:: Excerto do texto ::
★ ★ ★ ★ ★ ★ ★

Rickie Lee Jones – “Evening Of My Best Day”

(público >> y >> pop/rock >> crítica de discos)
7 Novembro 2003


rickie lee jones
just a perfect day

RICKIE LEE JONES
Evening of my Best Day
V 2, distri. Edel
8|10





Há vozes às quais acenamos de longe. Vozes que cumprimentamos com um aperto de mão. Vozes que nos abraçam e nos beijam apaixonadamente. Vozes pelas quais nos apaixonamos. Umas fazem-nos sonhar. Outras fazem-nos sofrer. A querer-nos mal. A querer-nos bem.
As piores vozes são as vozes que nos deixam indiferentes. A voz de Rickie Lee Jones, mais que não fosse, dá vontade de espirrar. Mas não em “The Evening of my Best Day”. Não, porque a respiração está mais solta e tudo parece fluir como o movimento da lua entre os eucaliptos, a envolver a silhueta de uma mulher que dança.
A tarde do melhor dia dela tem tudo para ser uma ocasião inesquecível para nós. “Just a perfect day”, como diria Lou Reed… A autora de “Pop Pop”, o disco de jazz mais pop do mundo, e do fantasmagórico e experimental “Ghosty Head” (um dos nossos preferidos), regressou com um novo álbum só de originais, pondo fim a um interregno de seis anos. Está melhor da constipação. Ou são as canções que se pegam, nos contagiam, nos infetam com uma doença parecida com os sintomas da luxúria.
“The Evening of my Best day” começa por deslumbrar pela riqueza e diversidade dos arranjos. Como palco de cada registo interior encontram-se paisagens pop, jazz, country, rhythm & blues, “americana”, gospel…Ecos de Joni Mitchell (“A second chance”) e certidões de apadrinhamento a Suzanne Vega. E, em “Bitchennostrophy”, o Brasil, cantado em francês, “Jane Birkin meets Astrud Gilbert” naquele areal que os Stereolab e os High Llamas tentam desesperadamente tornar num local quente.

★ ★ ★ ★ ★ ★ ★

:: Enunciado A ::
Devolva o trecho da crítica ao disco de Rickie Lee Jones que vai desde “Há vozes às” até “A querer-nos bem.”, inclusive.
:: Enunciado B ::
Com base na crítica ao disco de Rickie Lee Jones, responda às seguintes perguntas:
(i) Quantos anos durou o interregno a que o novo álbum pôs fim?
(ii) Em que canção se ouvem ecos de Joni Mitchell?
(iii) Em que língua é cantado o Brasil em “Bitchennostrophy”?

:: Linhas fornecidas ::
★ ★ ★ ★ ★ ★ ★

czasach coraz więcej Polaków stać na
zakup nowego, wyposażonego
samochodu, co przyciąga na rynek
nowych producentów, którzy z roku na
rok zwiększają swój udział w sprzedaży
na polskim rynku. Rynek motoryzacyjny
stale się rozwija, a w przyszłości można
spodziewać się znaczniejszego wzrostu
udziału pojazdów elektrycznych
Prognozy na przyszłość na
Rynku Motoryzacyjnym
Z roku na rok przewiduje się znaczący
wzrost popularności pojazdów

★ ★ ★ ★ ★ ★ ★

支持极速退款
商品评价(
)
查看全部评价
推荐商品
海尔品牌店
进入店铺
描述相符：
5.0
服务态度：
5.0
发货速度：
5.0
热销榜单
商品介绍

★ ★ ★ ★ ★ ★ ★

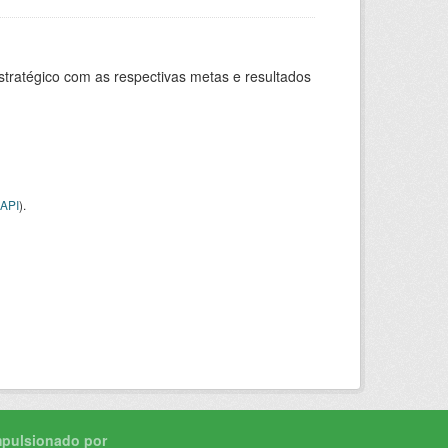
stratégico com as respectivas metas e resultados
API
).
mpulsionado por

★ ★ ★ ★ ★ ★ ★

:: Resposta A ::
Há vozes às quais acenamos de longe. Vozes que cumprimentamos com um aperto de mão. Vozes que nos abraçam e nos beijam apaixonadamente. Vozes pelas quais nos apaixonamos. Umas fazem-nos sonhar. Outras fazem-nos sofrer. A querer-nos mal. A querer-nos bem.

:: Resposta B ::
(i) Seis anos.
(ii) Em “A second chance”.
(iii) Em francês.